*INSTRUCTIONS FOR THE TASK*: Write out precisely the lines beginning with the line that contains "สาว ๆ หลบไป ขอมาในแบบลุคบอย ๆ" and ending with the last line of the entries, and no other lines.
[[ DATASET EXTRACT open ]]
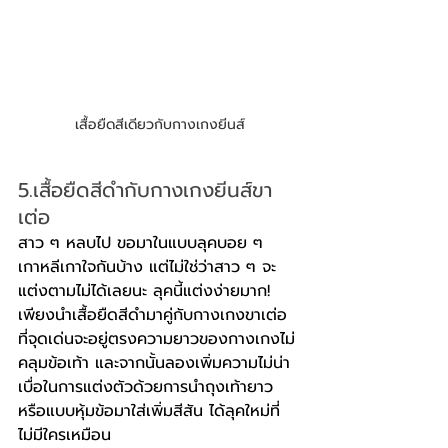
เสื้อยืดสีเดียวกับกางเกงยีนส์
5.เสื้อยืดสีดำกับกางเกงยีนส์ขา
เต่อ
สาว ๆ หลบไป ขอมาในแบบลุคบอย ๆ 
เกาหลีเกาใจกันบ้าง แต่ไม่ใช่ว่าสาว ๆ จะ
แต่งตามไม่ได้เลยนะ ลุคนี้แต่งง่ายมาก! 
เพียงนำเสื้อยืดสีดำมาคู่กับกางเกงขาเต่อ 
ที่จุดเด่นจะอยู่ตรงความยาวของกางเกงไม่
คลุมข้อเท้า และจากนั้นลองเพิ่มความไม่น่า
เบื่อในการแต่งตัวด้วยการนำถุงเท้ายาว 
หรือแบบหุ้มข้อมาใส่เพิ่มสีสัน ได้ลุคใหม่ที่
ไม่มีใครเหมือน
[[ DATASET EXTRACT closed ]]
*SOLUTION TO THIS PROBLEM*:
สาว ๆ หลบไป ขอมาในแบบลุคบอย ๆ 
เกาหลีเกาใจกันบ้าง แต่ไม่ใช่ว่าสาว ๆ จะ
แต่งตามไม่ได้เลยนะ ลุคนี้แต่งง่ายมาก! 
เพียงนำเสื้อยืดสีดำมาคู่กับกางเกงขาเต่อ 
ที่จุดเด่นจะอยู่ตรงความยาวของกางเกงไม่
คลุมข้อเท้า และจากนั้นลองเพิ่มความไม่น่า
เบื่อในการแต่งตัวด้วยการนำถุงเท้ายาว 
หรือแบบหุ้มข้อมาใส่เพิ่มสีสัน ได้ลุคใหม่ที่
ไม่มีใครเหมือน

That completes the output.